TSMC’s Apple A10 exclusivity damages beleaguered Samsung in myriad ways
“More Wall Street analysts are confident that TSMC will gain 100% of Apple’s chipset business in 2016,” Mihai Matei reports for G For Games. “Even more intriguing is that this exclusivity deal might spell trouble for Samsung on multiple fronts.”
“The A10 SoC will reportedly be manufactured using TSMC’s InFO technology that is not reliant on IC substrates. More and more chipset makers could adopt TSMC’s InFO packaging technology for future products, and this might lead to Samsung Electro-Mechanics (SEMCO) losing its IC substrate business,” Matei reports. “It could also force Samsung LSI to rely on TSMC for creating its own Exynos chipsets.”
Shuli Ren reports for Barron’s Asia, “[UBS] analyst Bonil Koo wrote: ‘We think the negative will come from the mobile application processors substrate business starting in H216. We believe TSMC could have close to a 100% market share in Apple’s new A processor (A10) foundry service in 2016 and use its Integrated Fan-Out (InFO) technology for packaging. With the InFO technology, we expect Apple would benefit from better performance with smaller form factors. If so, we think SEMCO would lose the IC substrates business for which it has been one of the suppliers, as InFO would not need IC substrates. We expect Fan-Out (FO) technology to be adopted over time by other application processors/system on chip (SoC) vendors, which could include Samsung LSI.'”

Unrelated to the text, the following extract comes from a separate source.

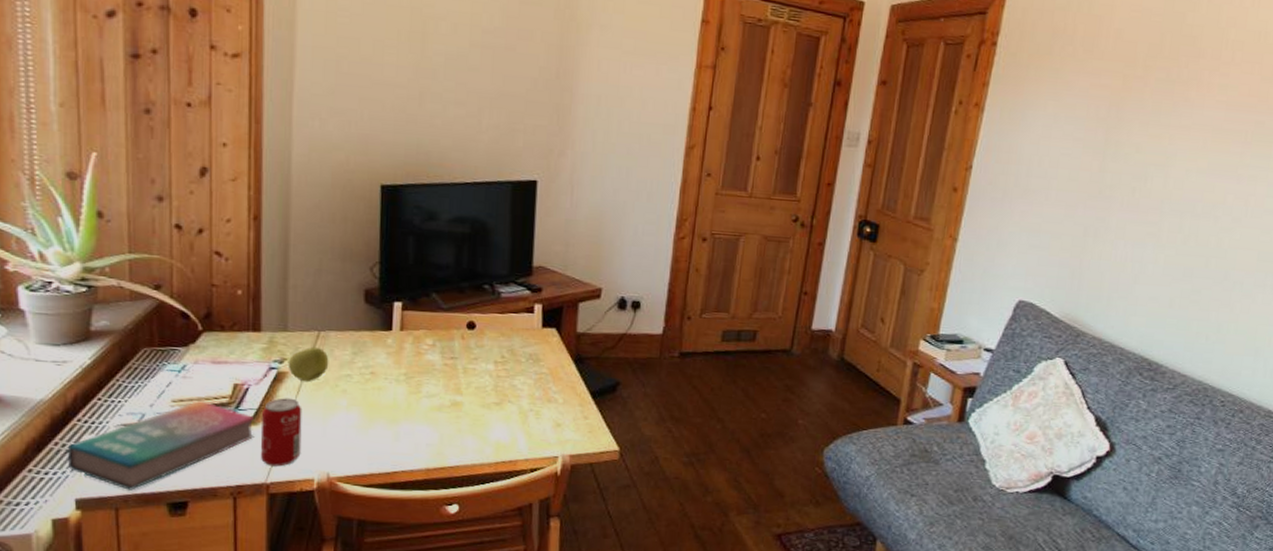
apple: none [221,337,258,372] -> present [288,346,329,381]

Shackled to Android, Samsung has no point of differentiation. Apple will continue to take unit and the rest of the profit share from Samsung in the market segment in which they compete, and the bottom feeders will continue to take unit share as well. Tizen was Samsung’s only real hope, but they couldn’t manage to pull off such a large undertaking or, really, much of anything beyond mass producing inferior iPhone knockoffs. The world now sees: iPhone is the dream. If they have to settle for an Android phone until they can achieve iPhone, they can get the same thing Samsung offers at much lower prices from myriad Chinese Android handset assemblers (who are also knocking off Apple iPhones’ trade dress left and right).
Sooner or later, even Samsung will figure out there’s no profit to be had in Android handsets.